I came up to his ear as he was just about to enter the post office and whispered, “Fuck me, Elio.”
He remembered and instantly moaned his own name three times, as we’d done during that night. I could feel myself already getting hard. Then, to tease him with the very same words he’d uttered earlier that morning, I said, “We’ll save it for later.”
Then I told him how Later! would always remind me of him. He laughed and said, “Later!”—meaning exactly what I wanted it to mean for a change: not just goodbye, or be off with you, but afternoon lovemaking. I turned around and was instantly on my bike, speeding my way back downhill, smiling broadly, almost singing if I could.
Never in my life had I been so happy. Nothing could go wrong, everything was happening my way, all the doors were clicking open one by one, and life couldn’t have been more radiant: it was shining right at me, and when I turned my bike left or right or tried to move away from its light, it followed me as limelight follows an actor onstage. I craved him but I could just as easily live without him, and either way was fine.

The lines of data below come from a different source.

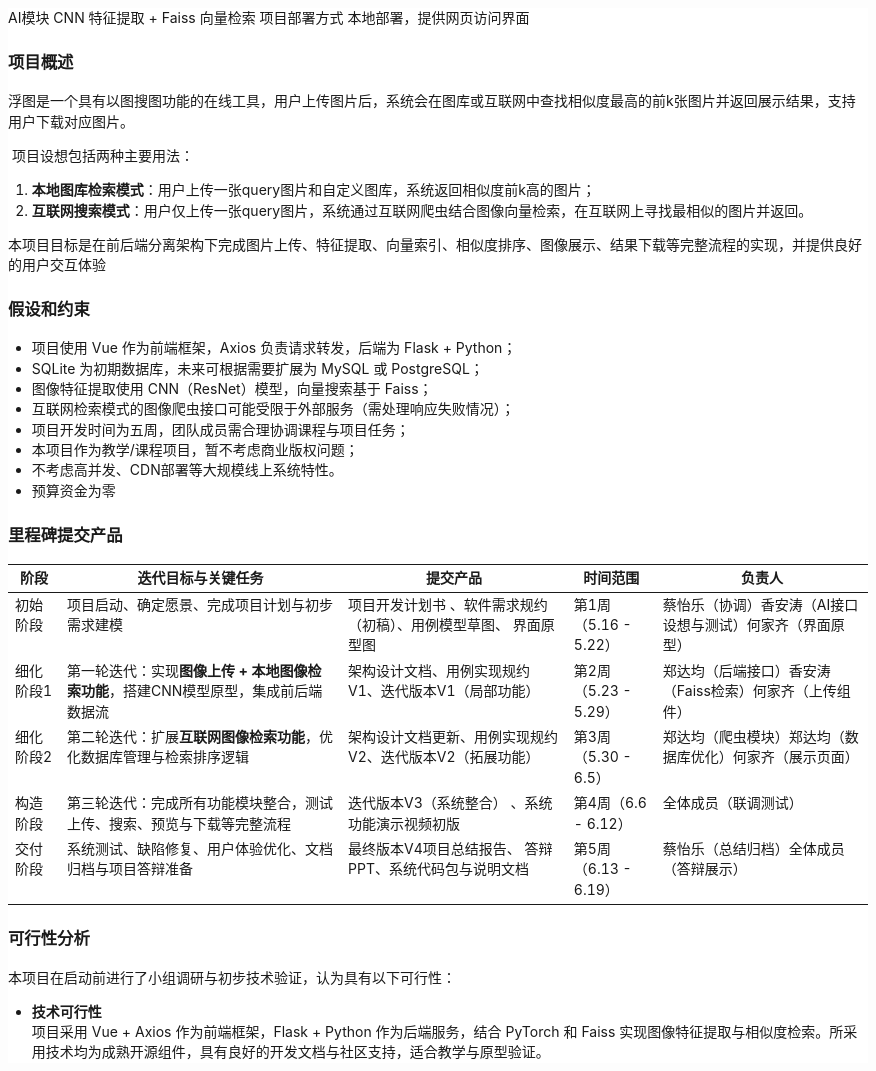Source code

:   </tr>
  <tr>
    <th>AI模块</th>
    <td>CNN 特征提取 + Faiss 向量检索</td>
  </tr>
  <tr>
    <th>项目部署方式</th>
    <td>本地部署，提供网页访问界面</td>
  </tr
</table>


### 项目概述

​	浮图是一个具有以图搜图功能的在线工具，用户上传图片后，系统会在图库或互联网中查找相似度最高的前k张图片并返回展示结果，支持用户下载对应图片。

​	项目设想包括两种主要用法：

1. **本地图库检索模式**：用户上传一张query图片和自定义图库，系统返回相似度前k高的图片；
2. **互联网搜索模式**：用户仅上传一张query图片，系统通过互联网爬虫结合图像向量检索，在互联网上寻找最相似的图片并返回。

​	本项目目标是在前后端分离架构下完成图片上传、特征提取、向量索引、相似度排序、图像展示、结果下载等完整流程的实现，并提供良好的用户交互体验

### 假设和约束

- 项目使用 Vue 作为前端框架，Axios 负责请求转发，后端为 Flask + Python；
- SQLite 为初期数据库，未来可根据需要扩展为 MySQL 或 PostgreSQL；
- 图像特征提取使用 CNN（ResNet）模型，向量搜索基于 Faiss；
- 互联网检索模式的图像爬虫接口可能受限于外部服务（需处理响应失败情况）；
- 项目开发时间为五周，团队成员需合理协调课程与项目任务；
- 本项目作为教学/课程项目，暂不考虑商业版权问题；
- 不考虑高并发、CDN部署等大规模线上系统特性。
- 预算资金为零

<div style="page-break-after:always;"></div>

### 里程碑提交产品

| **阶段**  | **迭代目标与关键任务**                                       | **提交产品**                                                 | **时间范围**         | **负责人**                                                 |
| --------- | ------------------------------------------------------------ | ------------------------------------------------------------ | -------------------- | ---------------------------------------------------------- |
| 初始阶段  | 项目启动、确定愿景、完成项目计划与初步需求建模               | 项目开发计划书 、软件需求规约（初稿）、用例模型草图、 界面原型图 | 第1周（5.16 - 5.22） | 蔡怡乐（协调）香安涛（AI接口设想与测试）何家齐（界面原型） |
| 细化阶段1 | 第一轮迭代：实现**图像上传 + 本地图像检索功能**，搭建CNN模型原型，集成前后端数据流 | 架构设计文档、用例实现规约V1、迭代版本V1（局部功能）         | 第2周（5.23 - 5.29） | 郑达均（后端接口）香安涛（Faiss检索）何家齐（上传组件）    |
| 细化阶段2 | 第二轮迭代：扩展**互联网图像检索功能**，优化数据库管理与检索排序逻辑 | 架构设计文档更新、用例实现规约V2、迭代版本V2（拓展功能）     | 第3周（5.30 - 6.5）  | 郑达均（爬虫模块）郑达均（数据库优化）何家齐（展示页面）   |
| 构造阶段  | 第三轮迭代：完成所有功能模块整合，测试上传、搜索、预览与下载等完整流程 | 迭代版本V3（系统整合） 、系统功能演示视频初版                | 第4周（6.6 - 6.12）  | 全体成员（联调测试）                                       |
| 交付阶段  | 系统测试、缺陷修复、用户体验优化、文档归档与项目答辩准备     | 最终版本V4项目总结报告、 答辩PPT、系统代码包与说明文档       | 第5周（6.13 - 6.19） | 蔡怡乐（总结归档）全体成员（答辩展示）                     |

### 可行性分析

本项目在启动前进行了小组调研与初步技术验证，认为具有以下可行性：

- **技术可行性**  
  项目采用 Vue + Axios 作为前端框架，Flask + Python 作为后端服务，结合 PyTorch 和 Faiss 实现图像特征提取与相似度检索。所采用技术均为成熟开源组件，具有良好的开发文档与社区支持，适合教学与原型验证。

On my way, I decided to stop at Marzia’s house. She was headed to the beach. I joined her, and we went down to the rocks together and lay in the sun. I loved her smell, loved her mouth. She took off her top and asked me to put some sunscreen on her back, knowing that my hands would inevitably cup her breasts. Her family owned a thatched cabana by the beach and she said we should go inside. No one would come. I locked the door from the inside, sat her on the table, took off her bathing suit, and put my mouth where she smelled of the sea. She leaned back, and lifted both legs over my shoulders. How strange, I thought, how each shadowed and screened the other, without precluding the other. Barely half an hour ago I was asking Oliver to fuck me and now here I was about to make love to Marzia, and yet neither had anything to do with the other except through Elio, who happened to be one and the same person.

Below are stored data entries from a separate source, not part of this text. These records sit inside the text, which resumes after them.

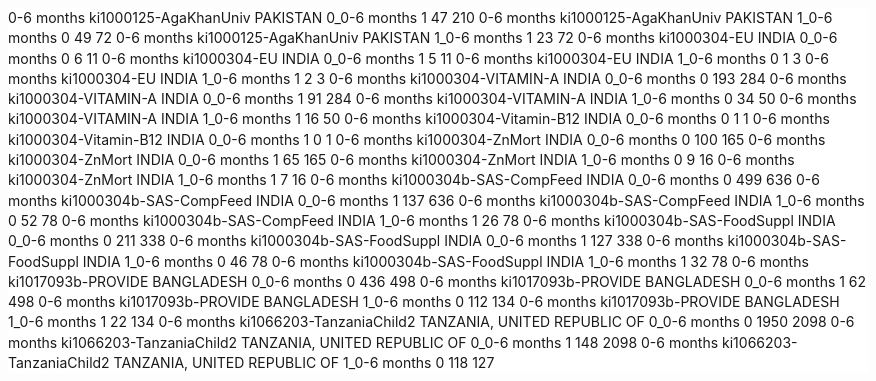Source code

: 0-6 months    ki1000125-AgaKhanUniv       PAKISTAN                       0_0-6 months                1       47     210
0-6 months    ki1000125-AgaKhanUniv       PAKISTAN                       1_0-6 months                0       49      72
0-6 months    ki1000125-AgaKhanUniv       PAKISTAN                       1_0-6 months                1       23      72
0-6 months    ki1000304-EU                INDIA                          0_0-6 months                0        6      11
0-6 months    ki1000304-EU                INDIA                          0_0-6 months                1        5      11
0-6 months    ki1000304-EU                INDIA                          1_0-6 months                0        1       3
0-6 months    ki1000304-EU                INDIA                          1_0-6 months                1        2       3
0-6 months    ki1000304-VITAMIN-A         INDIA                          0_0-6 months                0      193     284
0-6 months    ki1000304-VITAMIN-A         INDIA                          0_0-6 months                1       91     284
0-6 months    ki1000304-VITAMIN-A         INDIA                          1_0-6 months                0       34      50
0-6 months    ki1000304-VITAMIN-A         INDIA                          1_0-6 months                1       16      50
0-6 months    ki1000304-Vitamin-B12       INDIA                          0_0-6 months                0        1       1
0-6 months    ki1000304-Vitamin-B12       INDIA                          0_0-6 months                1        0       1
0-6 months    ki1000304-ZnMort            INDIA                          0_0-6 months                0      100     165
0-6 months    ki1000304-ZnMort            INDIA                          0_0-6 months                1       65     165
0-6 months    ki1000304-ZnMort            INDIA                          1_0-6 months                0        9      16
0-6 months    ki1000304-ZnMort            INDIA                          1_0-6 months                1        7      16
0-6 months    ki1000304b-SAS-CompFeed     INDIA                          0_0-6 months                0      499     636
0-6 months    ki1000304b-SAS-CompFeed     INDIA                          0_0-6 months                1      137     636
0-6 months    ki1000304b-SAS-CompFeed     INDIA                          1_0-6 months                0       52      78
0-6 months    ki1000304b-SAS-CompFeed     INDIA                          1_0-6 months                1       26      78
0-6 months    ki1000304b-SAS-FoodSuppl    INDIA                          0_0-6 months                0      211     338
0-6 months    ki1000304b-SAS-FoodSuppl    INDIA                          0_0-6 months                1      127     338
0-6 months    ki1000304b-SAS-FoodSuppl    INDIA                          1_0-6 months                0       46      78
0-6 months    ki1000304b-SAS-FoodSuppl    INDIA                          1_0-6 months                1       32      78
0-6 months    ki1017093b-PROVIDE          BANGLADESH                     0_0-6 months                0      436     498
0-6 months    ki1017093b-PROVIDE          BANGLADESH                     0_0-6 months                1       62     498
0-6 months    ki1017093b-PROVIDE          BANGLADESH                     1_0-6 months                0      112     134
0-6 months    ki1017093b-PROVIDE          BANGLADESH                     1_0-6 months                1       22     134
0-6 months    ki1066203-TanzaniaChild2    TANZANIA, UNITED REPUBLIC OF   0_0-6 months                0     1950    2098
0-6 months    ki1066203-TanzaniaChild2    TANZANIA, UNITED REPUBLIC OF   0_0-6 months                1      148    2098
0-6 months    ki1066203-TanzaniaChild2    TANZANIA, UNITED REPUBLIC OF   1_0-6 months                0      118     127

After lunch Oliver said he had to go back to B. to hand Signora Milani his latest corrections. He cast an instant glance in my direction but, seeing I hadn’t responded, was already on his way. After two glasses of wine, I couldn’t wait to take a nap. I grabbed two huge peaches from the table and took them with me, and kissed my mother along the way. I’d eat them later, I said. In the dark bedroom, I deposited the fruit on the marble tabletop. And then undressed totally. Clean, cool, crisp-starched, sun-washed sheets drawn tight across my bed—God bless you, Mafalda. Did I want to be alone? Yes. One person last night; then again at dawn. Then in the morning, another. Now I lay on the sheets as happy as a stiff-grown, newly sprung sunflower filled with listless vigor on this sunniest of summer afternoons. Was I glad to be alone now that sleep was upon me? Yes. Well, no. Yes. But maybe not. Yes, yes, yes. I was happy, and this was all that mattered, with others, without others, I was happy.